Last year, the number of prosecutions by the Agriculture, Fisheries and Conservation Department for damaging plants and lighting fires illegally within country parks increased significantly. Among them, the number of cases of lighting fires illegally was three times that of 2018. The number of wildfires last
year recorded a 3-fold increase compared with 2019, affecting an area of 900 hectares, or about 47.4 Victoria Parks. This shows the destructive power of countryside visitors.

Some foreign environmental protection organizations advocated Leave No Trace principles, calling on countryside visitor to respect nature and reduce environmental damage, which was thought-provoking. The principles include:

1: Plan Ahead and Prepare, like make good use of apps to understand the surrounding of hiking trails to reduce unnecessary accidents and damage;
2: Travel & Camp on Durable Surfaces to reduce disturbance to surrounding plants and soil;
3: Dispose the Waste Properly to maintain a clean environment in the countryside;
4: Leave Things They Are, keep the original style, do not remove or take away any natural objects;
5: Minimize Campfire Impacts, reduce fires, make fires in designated barbecue sites or camps;
6: Respect Wildlife, respect wild animals and plants and do not disturb their living environment;
7: Be Considerate of Other Visitors, so that the countryside stays harmonious and inclusive.

In recent years, the Hong Kong government has been actively promoting the Green Hiking campaign to raise public awareness of nature conservation. From September to December last year, the Environmental Protection Department and local non-profit-making organizations launched a three-month Green Hiking Etiquette Campaign through a number of ambassadors to promote the message at popular hiking spots of Robin's Nest, Tai Lam Chung, Tai O, the Tsing Yi Nature Trails and the Yuen Tsuen Ancient Trail. They spread the key messages of Leave No Trace at Mountain and Sea, such as "take your litter home", "bring your own bottle to reduce single-use plastic consumables" and "proper disposal of masks". The ambassadors also introduced the scenery, ecological environment and biodiversity along the mountain trails to visitors to enhance citizens’ conservation awareness and establish a good hiking culture.
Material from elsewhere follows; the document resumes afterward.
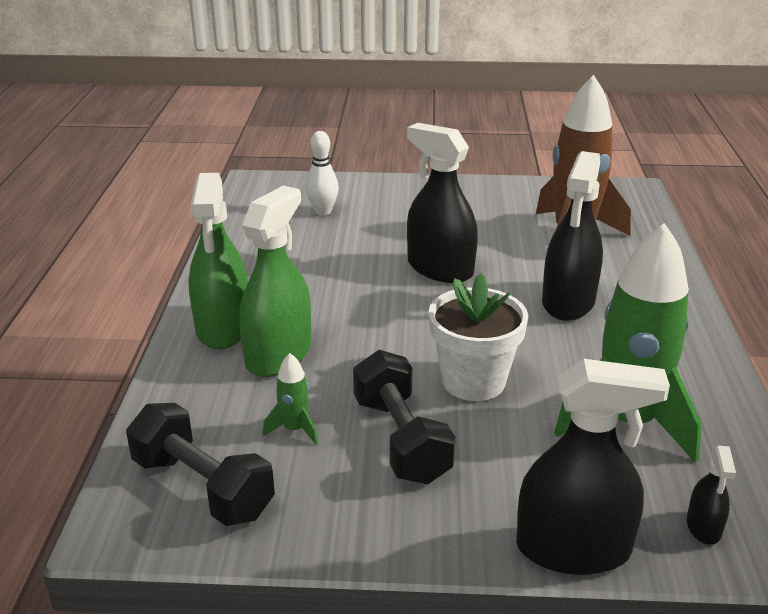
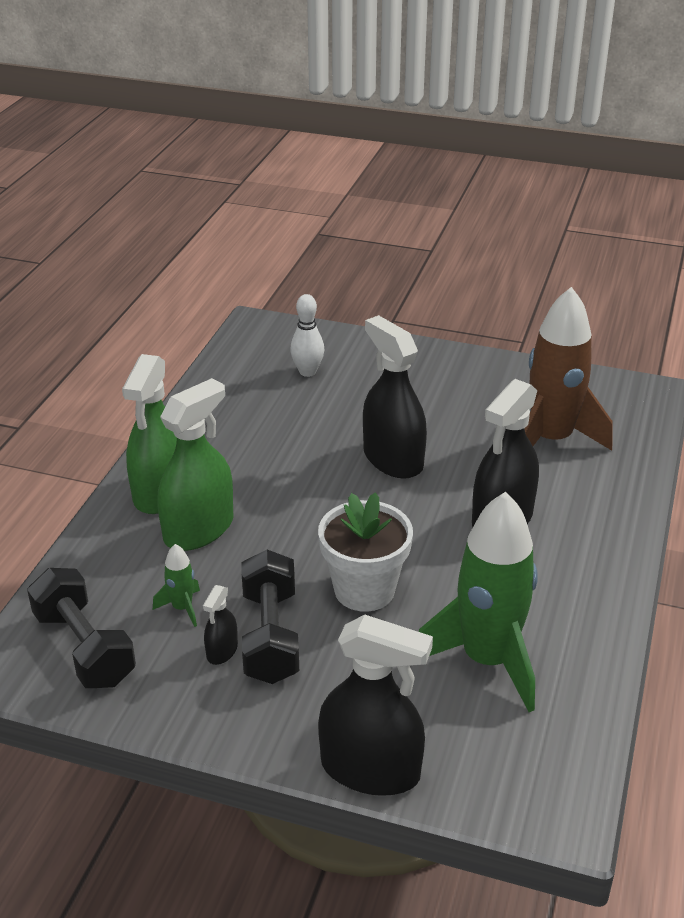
camera: 15 degrees right, 5 degrees up
black spray bottle [687,446,736,545] -> black spray bottle moved to [203,585,238,665]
The countryside of Hong Kong is full of life and beauty with many varieties of plant, insect and small animal species. It is a nurturing place for biodiversity which has long been recognized worldwide. For example, MacLehose Trail has been selected as one of the world’s top 20 best hiking trails by the authoritative travel magazine National Geographic. We should be proud of it. Therefore, we need to work together to sustain the countryside environment, cherish the countryside and respect nature, so that our outings will be more fun.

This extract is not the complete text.